#### Source data ####

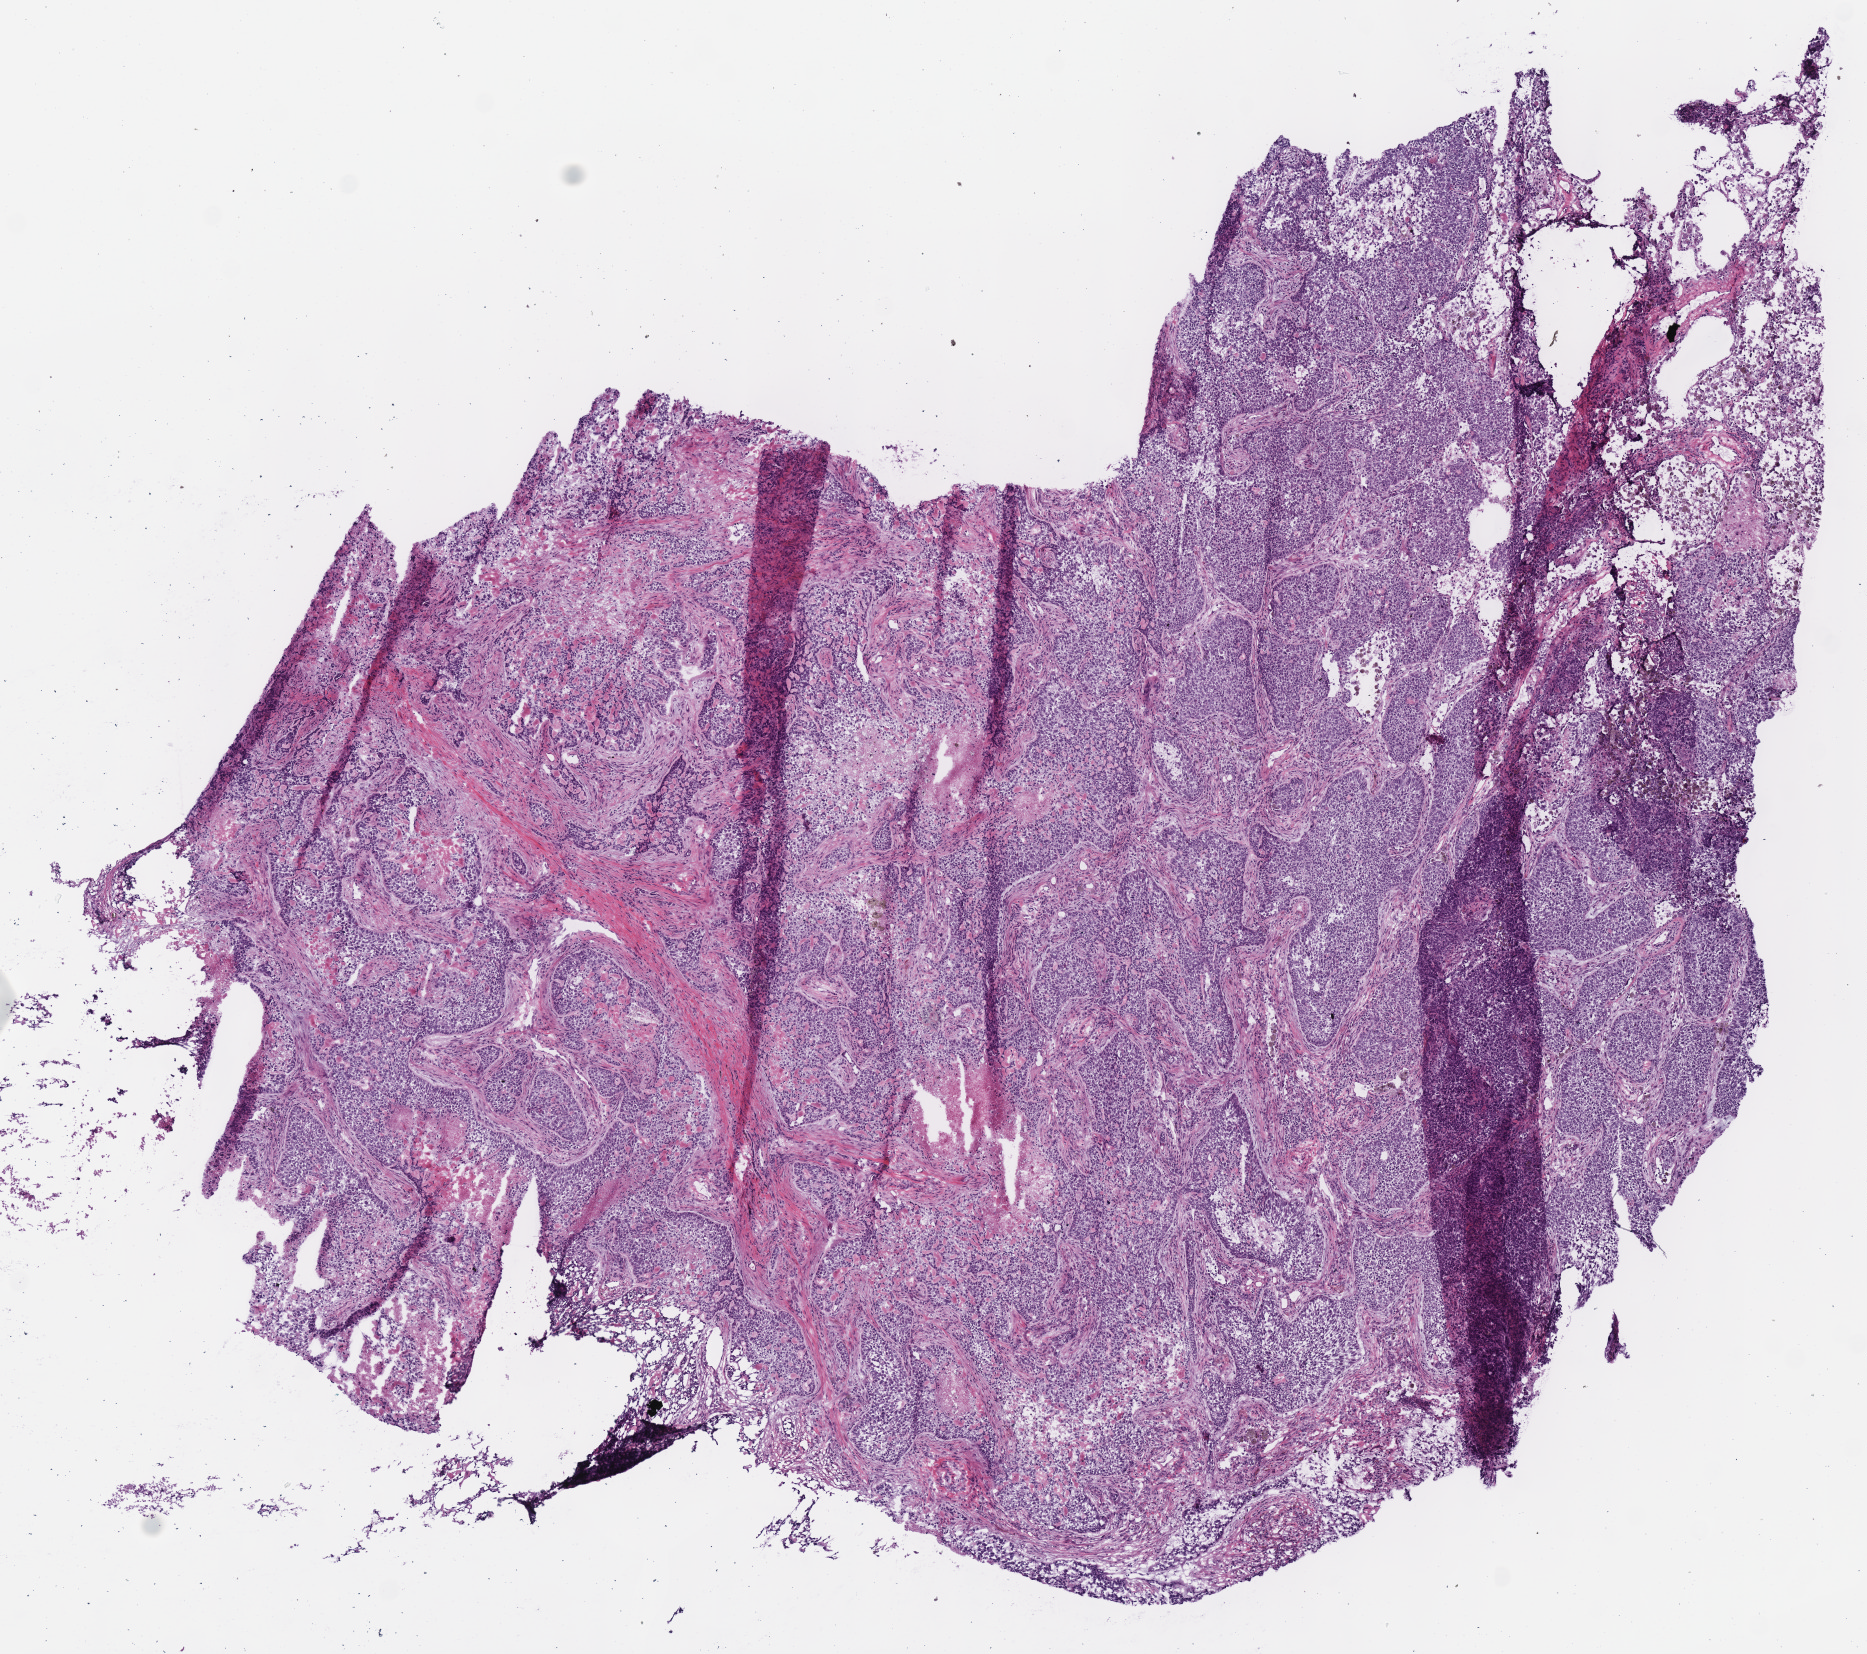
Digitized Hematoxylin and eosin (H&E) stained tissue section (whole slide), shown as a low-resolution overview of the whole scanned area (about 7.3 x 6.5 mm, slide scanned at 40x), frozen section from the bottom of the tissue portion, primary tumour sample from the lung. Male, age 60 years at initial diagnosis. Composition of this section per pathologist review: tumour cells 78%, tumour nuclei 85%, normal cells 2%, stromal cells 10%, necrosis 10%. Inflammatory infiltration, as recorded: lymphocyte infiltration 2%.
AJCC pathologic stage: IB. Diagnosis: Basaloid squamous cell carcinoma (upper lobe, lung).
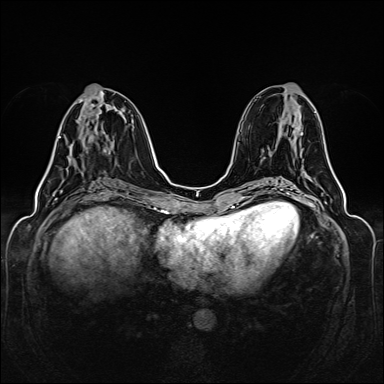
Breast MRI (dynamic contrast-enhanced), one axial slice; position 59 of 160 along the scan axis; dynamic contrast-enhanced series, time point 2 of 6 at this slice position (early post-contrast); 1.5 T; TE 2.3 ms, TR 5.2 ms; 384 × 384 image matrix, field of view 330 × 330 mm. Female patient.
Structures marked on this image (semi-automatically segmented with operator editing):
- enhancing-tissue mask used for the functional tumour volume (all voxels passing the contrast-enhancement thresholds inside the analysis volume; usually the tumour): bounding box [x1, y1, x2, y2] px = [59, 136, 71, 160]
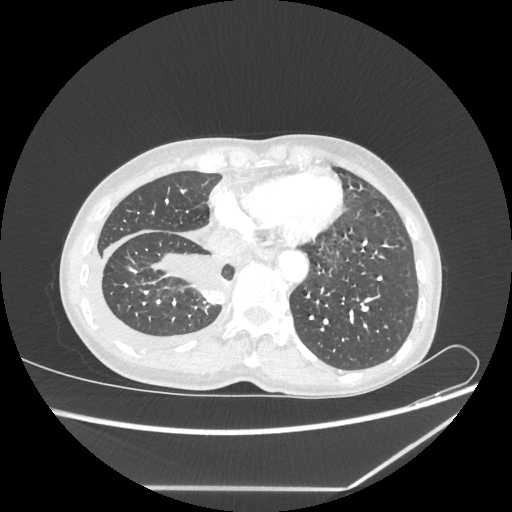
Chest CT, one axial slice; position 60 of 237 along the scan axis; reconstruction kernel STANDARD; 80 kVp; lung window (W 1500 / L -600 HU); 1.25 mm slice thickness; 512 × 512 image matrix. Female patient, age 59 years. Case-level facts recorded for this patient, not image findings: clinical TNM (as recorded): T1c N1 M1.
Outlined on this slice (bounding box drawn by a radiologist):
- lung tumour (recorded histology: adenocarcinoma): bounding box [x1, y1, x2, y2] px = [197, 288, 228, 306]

####

What you need to do =>
Your answer should be the exact lines above from the one with "Structures marked on" through the one with "- enhancing-tissue mask", both included, and nothing besides.

The answer =>
Structures marked on this image (semi-automatically segmented with operator editing):
- enhancing-tissue mask used for the functional tumour volume (all voxels passing the contrast-enhancement thresholds inside the analysis volume; usually the tumour): bounding box [x1, y1, x2, y2] px = [59, 136, 71, 160]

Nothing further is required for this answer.